Danny Miller, M.D., Ph.D.: How do you counsel someone for this testing when the amount of time it takes to do the testing will be shorter than the time it is takes to do the counseling?
[Editor’s Note: BBI’s Danny Miller, M.D., Ph.D., is the Corresponding Author on the preprint paper, “Ultra-fast sample-to-sequencing workflow for clinical diagnostics using micropillars,” which explains a new and streamlined method for sequencing blood and tissue samples. Here, he explains the process and its potential implications for transforming this important procedure.]
What are the key findings of this paper?
As my colleagues and I state in the paper, we have demonstrated a "sample-to-sequence" workflow for processing DNA isolated from cell culture, whole blood, and solid tissue. It’s a “hands-off” approach, with minimal manual intervention. This method preserves DNA integrity, reduces potential for human contamination, and minimizes the equipment needed to rapidly make libraries for long read sequencing.
What is the significance of this?
It opens up potential new ways of how genetic testing is delivered. Imagine taking someone’s finger, poking it, extracting blood, and almost immediately starting to sequence that blood. If you take that a step further, you can imagine doing that for a brain tumor. We are showing that it is possible to turn sequencing into a routine procedure – like taking a patient’s temperature or blood pressure – without needing a fancy lab, lots of equipment, or even lots of experience.
It’s really the first paper I’ve ever written where I thought I was shaping the future of clinical services, and showing one possible way that we could deliver genetic testing in the future. It reminds me of that quote from Arthur C. Clarke’s 1962 book Profiles of the Future: An Inquiry into the Limits of the Possible: "Any sufficiently advanced technology is indistinguishable from magic."
You write in the paper that “… upstream sample preparation remains a significant bottleneck, especially in clinical workflows….” Please elaborate.
Today, in most instances, sequencing is neither quick nor simple. First, you need specialized the equipment to extract the DNA from blood, saliva, or tissue from a patient. You need scientists trained to conduct sequencing and equipment, such as centrifuges to extract the DNA and make the library. These are things that are available in a laboratory setting, but aren’t available on the front lines, in the ICU, etc. That’s what I mean by “significant bottleneck.”

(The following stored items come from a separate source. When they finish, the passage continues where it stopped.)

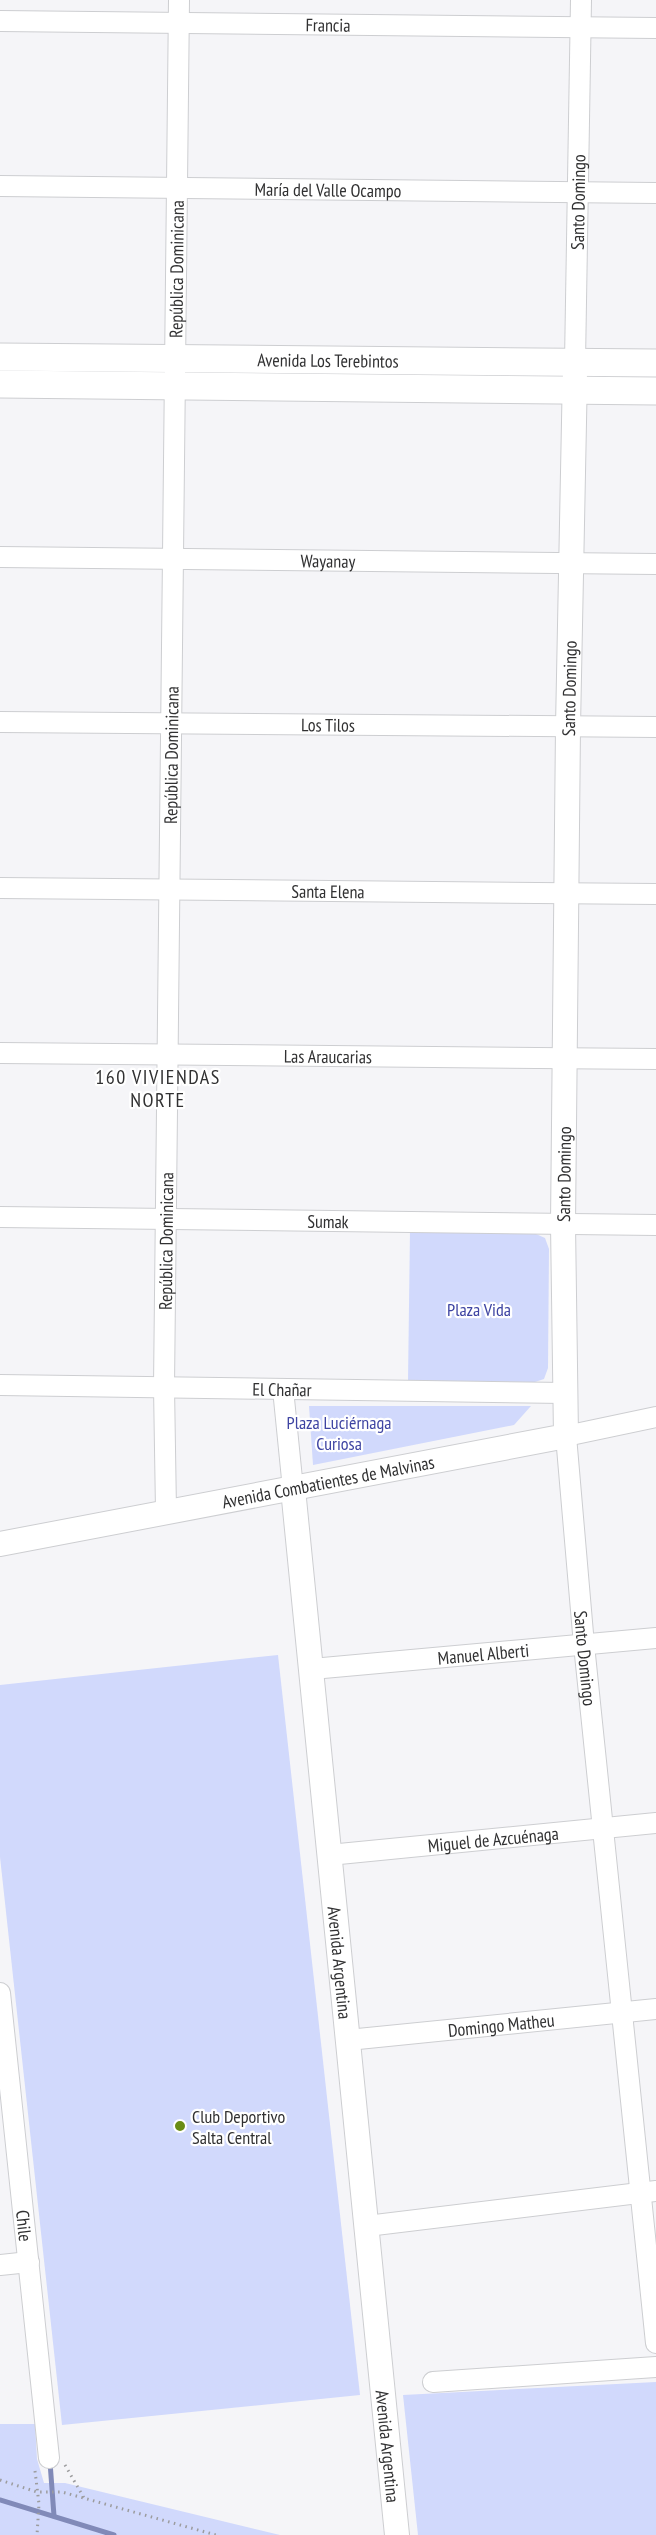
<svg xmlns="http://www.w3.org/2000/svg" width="656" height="2535" font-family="'PT Sans Narrow',sans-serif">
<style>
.green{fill:#d1d9fc}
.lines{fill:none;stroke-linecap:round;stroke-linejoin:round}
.stream{stroke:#818ab8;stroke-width:5}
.minor-casing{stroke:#cdced1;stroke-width:22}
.tertiary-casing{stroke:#cdced1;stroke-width:26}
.secondary-casing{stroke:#cdced1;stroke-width:29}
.path{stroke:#9c9c9e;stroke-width:3;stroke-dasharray:1.5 4.5;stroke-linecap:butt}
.minor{stroke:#fff;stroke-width:20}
.tertiary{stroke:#fff;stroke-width:24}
.secondary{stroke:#fff;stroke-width:27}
.poi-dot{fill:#6a8d14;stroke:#fff;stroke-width:2}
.labels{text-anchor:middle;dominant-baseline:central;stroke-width:4.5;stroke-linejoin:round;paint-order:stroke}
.street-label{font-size:18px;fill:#313132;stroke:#fff}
.park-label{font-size:18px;fill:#3e44a2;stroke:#fff}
.poi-label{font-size:18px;fill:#313132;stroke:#fff;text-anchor:start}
.neighbourhood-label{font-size:20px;letter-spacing:1.5px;fill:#313132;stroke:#fff}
</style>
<rect width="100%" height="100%" fill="#f5f5f8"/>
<g class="green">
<polygon points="410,1230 536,1234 545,1238 549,1249 548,1368 544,1379 535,1382 408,1381"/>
<polygon points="309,1406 531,1406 514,1425 313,1465"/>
<polygon points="278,1655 360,2395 62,2425 0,1857 0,1685"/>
<polygon points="656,2382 656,2535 418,2535 403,2395"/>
<polygon points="0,2424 35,2424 37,2459 44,2483 65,2483 280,2535 0,2535"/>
</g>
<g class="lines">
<g class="stream">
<polyline points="50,2462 54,2516"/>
<polyline points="0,2500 114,2535"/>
</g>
<defs>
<g id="minor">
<path id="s1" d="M0,21L656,28"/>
<path id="s2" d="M0,186L656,193"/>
<path id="s3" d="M575,362L581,0"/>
<path id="s4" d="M0,557L656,564"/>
<path id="s5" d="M0,722L656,727"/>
<path id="s6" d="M0,888L656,894"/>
<path id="s7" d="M0,1053L656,1059"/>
<path id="s8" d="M0,1217L656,1225"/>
<path id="s9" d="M0,1385L565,1393"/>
<polyline points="283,1389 293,1489"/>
<path id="s10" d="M656,1417L566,1436L584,1645L656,2343"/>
<path id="s11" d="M166,1511L164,1387L179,0"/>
<path id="s12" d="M312,1669L656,1638"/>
<path id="s13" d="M329,1855L656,1823"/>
<path id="s14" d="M0,1993L49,2458"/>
<path id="s15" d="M348,2040L656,2009"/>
<polyline points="367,2226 656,2191"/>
<polyline points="0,2265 29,2262"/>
<polyline points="433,2382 656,2367"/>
</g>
<g id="tertiary">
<path id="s16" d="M293,1489L397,2535"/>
<path id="s17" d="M0,1544L566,1436L563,1224L568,727L575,371"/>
</g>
<g id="secondary">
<path id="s18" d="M0,357L656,363"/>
<polyline points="0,384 656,391"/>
</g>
</defs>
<use href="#minor" class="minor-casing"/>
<use href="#tertiary" class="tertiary-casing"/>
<use href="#secondary" class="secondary-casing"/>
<g class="path">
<polyline points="65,2465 84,2498"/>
<polyline points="35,2471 39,2504 37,2535"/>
<polyline points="0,2480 37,2492 62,2492 216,2535"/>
</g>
<use href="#minor" class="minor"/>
<use href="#tertiary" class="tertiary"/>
<use href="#secondary" class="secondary"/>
</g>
<circle class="poi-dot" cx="180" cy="2126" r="6"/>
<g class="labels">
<g class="street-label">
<text stroke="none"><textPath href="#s1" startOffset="328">Francia</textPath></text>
<text stroke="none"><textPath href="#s2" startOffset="328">María del Valle Ocampo</textPath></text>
<text stroke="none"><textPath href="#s3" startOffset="160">Santo Domingo</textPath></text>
<text stroke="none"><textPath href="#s11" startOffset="1242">República Dominicana</textPath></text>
<text stroke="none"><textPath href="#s18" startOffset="328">Avenida Los Terebintos</textPath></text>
<text stroke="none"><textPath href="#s4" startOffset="328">Wayanay</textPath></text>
<text stroke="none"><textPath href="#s17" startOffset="1324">Santo Domingo</textPath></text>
<text stroke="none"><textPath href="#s5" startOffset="328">Los Tilos</textPath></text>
<text stroke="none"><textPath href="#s11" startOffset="756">República Dominicana</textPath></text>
<text stroke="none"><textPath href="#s6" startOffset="328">Santa Elena</textPath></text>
<text stroke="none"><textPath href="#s7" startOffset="328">Las Araucarias</textPath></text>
<text stroke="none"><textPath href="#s17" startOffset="838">Santo Domingo</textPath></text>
<text stroke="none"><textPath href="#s8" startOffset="328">Sumak</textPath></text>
<text stroke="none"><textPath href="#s11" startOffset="270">República Dominicana</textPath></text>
<text stroke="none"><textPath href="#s9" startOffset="282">El Chañar</textPath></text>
<text stroke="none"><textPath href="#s17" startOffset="334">Avenida Combatientes de Malvinas</textPath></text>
<text stroke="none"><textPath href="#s12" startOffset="172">Manuel Alberti</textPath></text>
<text stroke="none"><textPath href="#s10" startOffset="315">Santo Domingo</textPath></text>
<text stroke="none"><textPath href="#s13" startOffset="165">Miguel de Azcuénaga</textPath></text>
<text stroke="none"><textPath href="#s16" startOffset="476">Avenida Argentina</textPath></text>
<text stroke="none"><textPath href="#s15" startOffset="154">Domingo Matheu</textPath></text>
<text stroke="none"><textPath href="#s14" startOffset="234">Chile</textPath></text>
<text stroke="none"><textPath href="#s16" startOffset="962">Avenida Argentina</textPath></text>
</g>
<g class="park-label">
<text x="479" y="1309">Plaza Vida</text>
<text x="339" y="1422">Plaza Luciérnaga<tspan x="339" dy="21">Curiosa</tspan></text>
</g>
<g class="poi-label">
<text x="192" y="2116">Club Deportivo<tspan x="192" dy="21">Salta Central</tspan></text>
</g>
<g class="neighbourhood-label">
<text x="158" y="1077">160 VIVIENDAS<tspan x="158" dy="23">NORTE</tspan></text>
</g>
</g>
</svg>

Now, imagine a surgeon removing a brain tumor, being able to sequence that tumor’s tissue samples in the operating room, and knowing within a half an hour what type of tumor it is, or knowing how aggressive it might be – that can help guide surgical decision making in real-time. Moreover, imagine that surgeon is in a remote area without electricity 24/7, this is the kind of approach that can work in settings with limited resources, where you may have to stop and start sequencing as electricity is available. That’s possible and is a major promise of this new methodology.
What are the implications of this for the physician-patient relationship?
The implications are significant. It is incumbent on the medical profession that patients understand the ramifications of sequencing – and genetic diagnoses. How do you counsel someone for this testing when the amount of time it takes to do the testing will be shorter than the time it is takes to do the counseling? Imaging thousands of people being tested in one day, There are not enough people doing that counseling. How are we going to scale this?
Any other observations?
I worked on this project with several colleagues, including individuals from Inso Biosciences, a startup in Ithaca, New York. For full disclosure, I am an advisor to the company and hold stock options.